Natal no supermercado



Cheguei há pouco do supermercado e nem vos digo os valores registados na escala de Natalli – que mede a intensidade do espírito de Natal a partir dos seus efeitos sobre as pessoas e sobre as estruturas construídas e naturais - nas filas das caixas. A habitualmente cordial operadora estava com um ar meio crispado, ainda achei que podia ser do fresco do ar condicionado, mas com tanta ginástica de braços só se estivesse morta. Muita gente em fila e com cara de poucos amigos, a esticar o pescoço que nem galinha de forma a perscrutar o volume de compras de cada um, numa ânsia desmedida de mudar para uma posição mais favorável no poleiro - por si só uma típica coreografia natalina; todos de sobrolho carregado e a lastimar-se como todos deixam tudo para a última hora, até eles mesmos - por si só um típico coro de natal.

Dei a vez a uma senhora de muita idade sem ela ter implorado. Só trazia uma garrafa de vinho na mão e eu senti-me de imediato solidária, quem sabe se não seria a sua única companhia à refeição, introspectei de coração apertado. Ela agradeceu-me, aliviada, enquanto me dizia que o marido estava à sua espera lá fora, às voltas no lotado parque de estacionamento onde lugares nem vê-los.O vinho era para ele, ela não bebia. A empertigada moça atrás dela olhou-me então com notório desdém: era jovem e trazia um carrinho bem recheado. Após relance indiscreto ao luxuriante conteúdo, imaginei no mínimo um marido, dois filhos de tenra idade, um gato e um amante. Há gente tão lisa de sensibilidade que não consegue relaxar da mona, nem durante a quadra da máxima conspiração do amor. Cheguei a casa contente, com a dopamina a bombar fruto da boa acção, evidentemente que só faço estas coisas porque sou uma viciada em endorfinas. Confesso que as faço todo o ano, como qualquer drogada competente já não luto contra o vício. 

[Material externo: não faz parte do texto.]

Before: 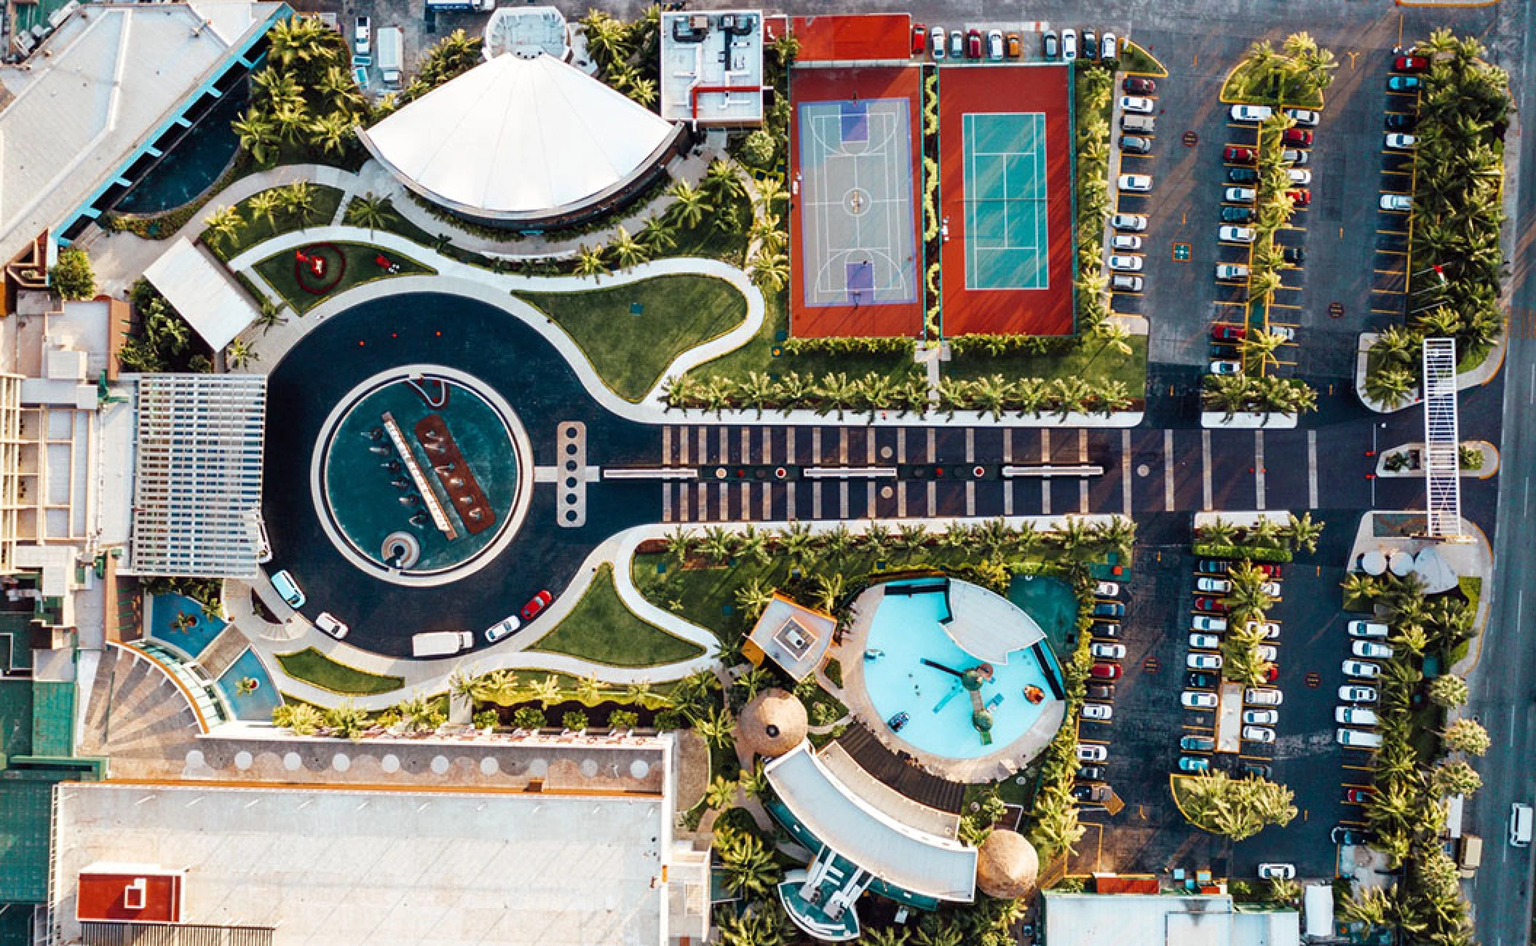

Arrumadas as compras sentei-me na secretária e liguei o computador. Achei que era serviço público vir aqui de rajada lembrar-vos que não guardem para amanhã as compras que puderem fazer já hoje, imagino que amanhã o espírito de Natal vá bater records na escala de Natalli em todos os super da terra, acautelem-se, portanto. E basicamente era isso. Estou aqui coladinha ao radiador e agarrada às minhas bolas anti-stress de Natal, aperta que aperta, são tão macias, o seu toque agradável transporta-me de imediato para um patamar de serenidade. Há muitos anos que me são indispensáveis para passar pela quadra sempre com um sorriso nos lábios. As bolas anti-stress ajudam-me a lidar com os podres, enfim, tudo aquilo que estraga o Natal todos os dias. São verdadeiramente milagrosas, aconselho a todos experimentar. Ah, e também muito indicadas para o fortalecimento dos músculos dos dedos e das mãos porque no Natal nem tudo é paz e amor, momentos há que dá vontade de meter a mão na massa e fazer umas broinhas de Natal com frutos secos ou coisa assim.